The European Strategy for particle physics has been updated in June 2020. The successful completion of the High-Luminosity LHC in the coming decade will remain the focal point of European particle physics. More R&D for advanced accelerator, detector and computing technologies, is essential for all future projects.
An electron-positron collider acting as a “Higgs factory” is the highest-priority facility after the LHC. Such a machine would produce ample amounts of Higgs bosons without much background. Operation could begin within a timescale of 10 years after the full exploitation of the High-Luminosity LHC, which is expected to complete operations in 2038.
Europe, in collaboration with the worldwide community, should also undertake a technical and financial feasibility study for a next-generation hadron collider at the highest achievable energy, with an electron-positron collider as a possible first stage. Moreover, Europe should continue to support neutrino projects in Japan and the US.

Spin-off examples

Timepix3 board

Nikhef is involved in a CERN-based collaboration to develop a family of pixel detector read-out chips, that started with the first Medipix chip for medical purposes two decades ago.

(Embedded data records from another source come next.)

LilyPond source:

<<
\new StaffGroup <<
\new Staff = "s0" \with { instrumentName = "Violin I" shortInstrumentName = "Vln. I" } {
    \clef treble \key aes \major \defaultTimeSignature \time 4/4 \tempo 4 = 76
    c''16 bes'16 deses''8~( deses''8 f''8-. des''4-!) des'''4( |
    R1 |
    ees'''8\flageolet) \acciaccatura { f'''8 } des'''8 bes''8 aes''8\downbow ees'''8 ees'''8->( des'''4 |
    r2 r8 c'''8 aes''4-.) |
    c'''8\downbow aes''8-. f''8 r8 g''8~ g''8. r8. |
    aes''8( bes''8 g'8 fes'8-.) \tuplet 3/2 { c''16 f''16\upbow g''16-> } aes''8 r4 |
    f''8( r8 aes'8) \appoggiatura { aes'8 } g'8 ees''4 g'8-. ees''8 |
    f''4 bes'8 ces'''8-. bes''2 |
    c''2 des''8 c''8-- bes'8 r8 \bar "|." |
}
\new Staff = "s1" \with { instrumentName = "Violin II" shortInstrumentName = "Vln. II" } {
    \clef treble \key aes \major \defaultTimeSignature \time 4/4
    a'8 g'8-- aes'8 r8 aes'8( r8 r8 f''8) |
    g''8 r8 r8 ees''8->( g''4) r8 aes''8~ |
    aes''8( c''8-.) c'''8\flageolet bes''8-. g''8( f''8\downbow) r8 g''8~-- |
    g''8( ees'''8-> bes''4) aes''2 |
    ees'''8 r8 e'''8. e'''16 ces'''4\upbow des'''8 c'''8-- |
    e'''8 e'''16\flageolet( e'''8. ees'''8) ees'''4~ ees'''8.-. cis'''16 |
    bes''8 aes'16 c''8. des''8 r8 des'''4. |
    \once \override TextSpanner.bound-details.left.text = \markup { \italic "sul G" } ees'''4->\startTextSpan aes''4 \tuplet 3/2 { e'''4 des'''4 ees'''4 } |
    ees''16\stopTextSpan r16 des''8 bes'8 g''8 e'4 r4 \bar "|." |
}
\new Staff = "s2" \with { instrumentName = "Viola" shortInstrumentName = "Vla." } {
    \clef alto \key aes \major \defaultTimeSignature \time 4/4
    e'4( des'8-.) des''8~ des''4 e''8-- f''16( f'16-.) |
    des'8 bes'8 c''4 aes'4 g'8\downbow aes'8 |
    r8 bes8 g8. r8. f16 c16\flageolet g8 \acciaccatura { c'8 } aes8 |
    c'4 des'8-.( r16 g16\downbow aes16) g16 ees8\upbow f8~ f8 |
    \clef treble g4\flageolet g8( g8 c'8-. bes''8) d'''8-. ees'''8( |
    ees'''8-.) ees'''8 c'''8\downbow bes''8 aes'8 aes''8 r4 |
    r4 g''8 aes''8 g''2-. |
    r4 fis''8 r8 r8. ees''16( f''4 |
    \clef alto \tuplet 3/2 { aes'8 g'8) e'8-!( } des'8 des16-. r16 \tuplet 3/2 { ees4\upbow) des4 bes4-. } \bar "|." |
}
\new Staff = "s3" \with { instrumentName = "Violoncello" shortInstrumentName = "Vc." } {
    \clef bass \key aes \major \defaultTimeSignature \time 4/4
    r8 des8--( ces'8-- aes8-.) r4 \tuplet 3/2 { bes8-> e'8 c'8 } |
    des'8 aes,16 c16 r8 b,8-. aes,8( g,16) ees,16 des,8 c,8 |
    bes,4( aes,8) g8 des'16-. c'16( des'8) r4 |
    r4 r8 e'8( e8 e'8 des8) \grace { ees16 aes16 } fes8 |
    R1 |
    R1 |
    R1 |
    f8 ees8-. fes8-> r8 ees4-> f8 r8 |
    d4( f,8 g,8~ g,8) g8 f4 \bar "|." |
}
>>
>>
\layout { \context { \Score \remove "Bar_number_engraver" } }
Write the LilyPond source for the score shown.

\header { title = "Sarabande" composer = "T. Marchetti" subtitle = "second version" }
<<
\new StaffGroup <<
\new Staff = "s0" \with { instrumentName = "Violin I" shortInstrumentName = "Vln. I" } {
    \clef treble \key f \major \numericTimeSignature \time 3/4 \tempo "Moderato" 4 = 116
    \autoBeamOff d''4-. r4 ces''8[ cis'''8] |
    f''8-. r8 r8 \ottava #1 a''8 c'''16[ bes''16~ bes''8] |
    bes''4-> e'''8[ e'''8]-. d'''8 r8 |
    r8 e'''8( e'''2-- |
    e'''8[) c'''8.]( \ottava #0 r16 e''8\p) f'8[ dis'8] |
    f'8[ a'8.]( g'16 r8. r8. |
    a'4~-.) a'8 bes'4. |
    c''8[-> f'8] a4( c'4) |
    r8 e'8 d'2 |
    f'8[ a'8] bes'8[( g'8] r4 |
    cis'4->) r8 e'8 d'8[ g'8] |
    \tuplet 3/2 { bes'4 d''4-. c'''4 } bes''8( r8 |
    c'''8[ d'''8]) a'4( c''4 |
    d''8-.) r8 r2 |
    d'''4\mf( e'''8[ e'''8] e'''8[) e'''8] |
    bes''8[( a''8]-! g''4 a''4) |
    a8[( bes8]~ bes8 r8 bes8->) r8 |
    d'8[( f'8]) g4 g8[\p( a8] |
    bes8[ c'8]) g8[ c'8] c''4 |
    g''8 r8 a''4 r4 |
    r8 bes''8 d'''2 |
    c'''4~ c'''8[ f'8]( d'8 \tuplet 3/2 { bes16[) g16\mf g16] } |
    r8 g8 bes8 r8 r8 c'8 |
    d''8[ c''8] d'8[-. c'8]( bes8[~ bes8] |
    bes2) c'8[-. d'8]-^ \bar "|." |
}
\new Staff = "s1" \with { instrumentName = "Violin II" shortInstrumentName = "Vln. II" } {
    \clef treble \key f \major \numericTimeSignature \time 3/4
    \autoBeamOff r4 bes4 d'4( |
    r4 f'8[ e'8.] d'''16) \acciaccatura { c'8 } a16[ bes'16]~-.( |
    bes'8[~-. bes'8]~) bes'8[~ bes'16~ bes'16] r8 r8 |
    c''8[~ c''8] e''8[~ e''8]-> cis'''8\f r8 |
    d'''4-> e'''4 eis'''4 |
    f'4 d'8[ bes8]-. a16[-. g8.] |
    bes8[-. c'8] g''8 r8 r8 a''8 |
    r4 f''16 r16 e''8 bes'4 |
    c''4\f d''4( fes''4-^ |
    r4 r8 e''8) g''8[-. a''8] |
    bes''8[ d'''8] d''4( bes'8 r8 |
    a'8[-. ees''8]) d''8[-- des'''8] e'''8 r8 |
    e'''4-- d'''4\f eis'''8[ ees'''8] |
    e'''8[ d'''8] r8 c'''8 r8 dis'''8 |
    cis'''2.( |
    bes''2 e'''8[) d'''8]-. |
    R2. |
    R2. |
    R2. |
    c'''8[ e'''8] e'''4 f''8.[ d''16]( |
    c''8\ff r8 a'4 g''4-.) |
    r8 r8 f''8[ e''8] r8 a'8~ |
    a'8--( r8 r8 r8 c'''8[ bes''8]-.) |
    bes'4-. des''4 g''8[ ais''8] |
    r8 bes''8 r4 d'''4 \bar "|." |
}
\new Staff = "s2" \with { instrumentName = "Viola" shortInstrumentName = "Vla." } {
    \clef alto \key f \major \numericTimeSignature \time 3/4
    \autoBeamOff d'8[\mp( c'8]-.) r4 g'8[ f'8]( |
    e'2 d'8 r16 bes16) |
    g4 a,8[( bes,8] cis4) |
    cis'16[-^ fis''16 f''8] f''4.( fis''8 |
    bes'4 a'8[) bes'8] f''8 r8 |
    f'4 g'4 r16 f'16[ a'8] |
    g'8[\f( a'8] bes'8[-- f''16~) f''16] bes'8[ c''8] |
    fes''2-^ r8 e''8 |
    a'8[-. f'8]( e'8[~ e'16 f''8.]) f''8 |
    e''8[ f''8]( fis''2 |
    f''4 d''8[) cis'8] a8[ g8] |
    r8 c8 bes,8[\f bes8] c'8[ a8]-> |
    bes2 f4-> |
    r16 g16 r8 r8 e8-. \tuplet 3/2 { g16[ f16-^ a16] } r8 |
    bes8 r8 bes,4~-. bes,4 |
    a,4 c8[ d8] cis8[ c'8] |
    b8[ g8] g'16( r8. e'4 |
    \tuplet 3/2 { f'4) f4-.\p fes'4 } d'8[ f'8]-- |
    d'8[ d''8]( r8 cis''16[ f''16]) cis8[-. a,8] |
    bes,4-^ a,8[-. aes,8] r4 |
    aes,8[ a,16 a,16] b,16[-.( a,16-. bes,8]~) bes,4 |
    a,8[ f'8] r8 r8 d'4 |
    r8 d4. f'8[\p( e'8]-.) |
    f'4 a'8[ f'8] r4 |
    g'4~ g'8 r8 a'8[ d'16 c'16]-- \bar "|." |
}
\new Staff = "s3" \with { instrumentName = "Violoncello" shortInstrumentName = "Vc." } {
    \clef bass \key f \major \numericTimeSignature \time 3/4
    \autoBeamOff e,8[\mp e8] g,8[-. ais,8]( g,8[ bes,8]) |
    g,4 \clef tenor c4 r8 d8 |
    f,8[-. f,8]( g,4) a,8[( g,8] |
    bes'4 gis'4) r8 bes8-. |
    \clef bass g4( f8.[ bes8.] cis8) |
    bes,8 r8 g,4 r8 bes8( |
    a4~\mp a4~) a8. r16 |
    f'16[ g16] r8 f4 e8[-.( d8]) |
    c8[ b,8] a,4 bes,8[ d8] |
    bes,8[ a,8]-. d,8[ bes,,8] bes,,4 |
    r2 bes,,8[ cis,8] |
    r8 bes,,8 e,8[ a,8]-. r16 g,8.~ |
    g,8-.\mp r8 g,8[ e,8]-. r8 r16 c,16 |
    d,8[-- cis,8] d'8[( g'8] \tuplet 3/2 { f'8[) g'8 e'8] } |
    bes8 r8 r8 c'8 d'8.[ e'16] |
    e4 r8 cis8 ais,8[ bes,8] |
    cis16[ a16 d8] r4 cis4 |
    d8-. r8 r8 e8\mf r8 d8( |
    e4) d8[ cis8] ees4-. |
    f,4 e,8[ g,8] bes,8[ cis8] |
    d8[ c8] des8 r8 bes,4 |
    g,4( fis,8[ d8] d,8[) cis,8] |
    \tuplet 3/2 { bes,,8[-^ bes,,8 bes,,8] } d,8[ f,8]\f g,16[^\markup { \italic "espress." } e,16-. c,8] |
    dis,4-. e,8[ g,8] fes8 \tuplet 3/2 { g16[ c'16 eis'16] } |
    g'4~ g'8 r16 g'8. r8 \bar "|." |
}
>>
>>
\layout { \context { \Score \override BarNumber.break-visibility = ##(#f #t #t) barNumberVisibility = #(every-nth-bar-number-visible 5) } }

Using the present Medipix3 technology for improved 3D colour X-ray detection, a new bio-imaging scanner has been made. In 2020, a new generation Timepix chip helped to rediscover a long-lost painting, the Madonna and Child by the Renaissance painter Raphael. Key technology was a robotic x-ray scanner equipped with Timepix chips.
White Rabbit, open-source hardware, used for the precise internal timing of the KM3Net detector grid, becomes a global IEEE industry standard. White Rabbit is a technology to provide deterministic data transfer, sub-nanosecond accuracy, and a synchronisation precision of a few picoseconds, with Nikhef as one of its strongest proponents in KM3NeT. The technology is now deployed in numerous scientific infrastructures worldwide as well as in commercial networks.